**About this exercise:**
Set it all down exactly, every record and every line.

(Entries shown Opens)

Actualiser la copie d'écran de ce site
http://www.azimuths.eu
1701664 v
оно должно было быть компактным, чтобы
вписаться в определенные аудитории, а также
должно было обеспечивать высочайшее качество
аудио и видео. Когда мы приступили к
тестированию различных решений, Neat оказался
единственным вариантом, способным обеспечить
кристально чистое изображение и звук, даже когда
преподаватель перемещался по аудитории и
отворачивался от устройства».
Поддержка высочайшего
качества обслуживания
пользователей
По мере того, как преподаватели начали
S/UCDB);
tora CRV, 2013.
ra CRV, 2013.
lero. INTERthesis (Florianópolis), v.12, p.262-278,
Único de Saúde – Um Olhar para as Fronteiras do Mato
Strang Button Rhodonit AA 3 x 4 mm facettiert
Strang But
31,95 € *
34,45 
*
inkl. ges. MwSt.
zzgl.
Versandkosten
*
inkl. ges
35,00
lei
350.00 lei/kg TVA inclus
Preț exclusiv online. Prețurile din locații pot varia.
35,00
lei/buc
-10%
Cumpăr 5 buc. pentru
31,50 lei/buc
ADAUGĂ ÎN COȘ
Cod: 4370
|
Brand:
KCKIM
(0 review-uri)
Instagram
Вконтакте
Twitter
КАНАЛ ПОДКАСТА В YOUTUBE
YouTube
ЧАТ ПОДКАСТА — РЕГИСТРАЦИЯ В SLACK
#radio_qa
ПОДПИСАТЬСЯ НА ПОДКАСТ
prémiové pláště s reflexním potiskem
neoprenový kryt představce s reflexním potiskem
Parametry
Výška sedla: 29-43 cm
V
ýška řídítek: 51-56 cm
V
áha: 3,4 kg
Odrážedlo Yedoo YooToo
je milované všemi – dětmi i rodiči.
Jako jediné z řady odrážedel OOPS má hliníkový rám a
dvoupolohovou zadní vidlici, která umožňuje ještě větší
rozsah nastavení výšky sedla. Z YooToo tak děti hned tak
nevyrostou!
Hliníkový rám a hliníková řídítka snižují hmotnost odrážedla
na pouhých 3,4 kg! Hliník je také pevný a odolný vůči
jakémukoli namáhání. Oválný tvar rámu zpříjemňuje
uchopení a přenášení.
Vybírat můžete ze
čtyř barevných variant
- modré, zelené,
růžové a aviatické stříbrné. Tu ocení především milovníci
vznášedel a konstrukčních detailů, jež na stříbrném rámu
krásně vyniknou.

(Entries shown Closes)

**Response for this exercise:**
Actualiser la copie d'écran de ce site
http://www.azimuths.eu
1701664 v
оно должно было быть компактным, чтобы
вписаться в определенные аудитории, а также
должно было обеспечивать высочайшее качество
аудио и видео. Когда мы приступили к
тестированию различных решений, Neat оказался
единственным вариантом, способным обеспечить
кристально чистое изображение и звук, даже когда
преподаватель перемещался по аудитории и
отворачивался от устройства».
Поддержка высочайшего
качества обслуживания
пользователей
По мере того, как преподаватели начали
S/UCDB);
tora CRV, 2013.
ra CRV, 2013.
lero. INTERthesis (Florianópolis), v.12, p.262-278,
Único de Saúde – Um Olhar para as Fronteiras do Mato
Strang Button Rhodonit AA 3 x 4 mm facettiert
Strang But
31,95 € *
34,45 
*
inkl. ges. MwSt.
zzgl.
Versandkosten
*
inkl. ges
35,00
lei
350.00 lei/kg TVA inclus
Preț exclusiv online. Prețurile din locații pot varia.
35,00
lei/buc
-10%
Cumpăr 5 buc. pentru
31,50 lei/buc
ADAUGĂ ÎN COȘ
Cod: 4370
|
Brand:
KCKIM
(0 review-uri)
Instagram
Вконтакте
Twitter
КАНАЛ ПОДКАСТА В YOUTUBE
YouTube
ЧАТ ПОДКАСТА — РЕГИСТРАЦИЯ В SLACK
#radio_qa
ПОДПИСАТЬСЯ НА ПОДКАСТ
prémiové pláště s reflexním potiskem
neoprenový kryt představce s reflexním potiskem
Parametry
Výška sedla: 29-43 cm
V
ýška řídítek: 51-56 cm
V
áha: 3,4 kg
Odrážedlo Yedoo YooToo
je milované všemi – dětmi i rodiči.
Jako jediné z řady odrážedel OOPS má hliníkový rám a
dvoupolohovou zadní vidlici, která umožňuje ještě větší
rozsah nastavení výšky sedla. Z YooToo tak děti hned tak
nevyrostou!
Hliníkový rám a hliníková řídítka snižují hmotnost odrážedla
na pouhých 3,4 kg! Hliník je také pevný a odolný vůči
jakémukoli namáhání. Oválný tvar rámu zpříjemňuje
uchopení a přenášení.
Vybírat můžete ze
čtyř barevných variant
- modré, zelené,
růžové a aviatické stříbrné. Tu ocení především milovníci
vznášedel a konstrukčních detailů, jež na stříbrném rámu
krásně vyniknou.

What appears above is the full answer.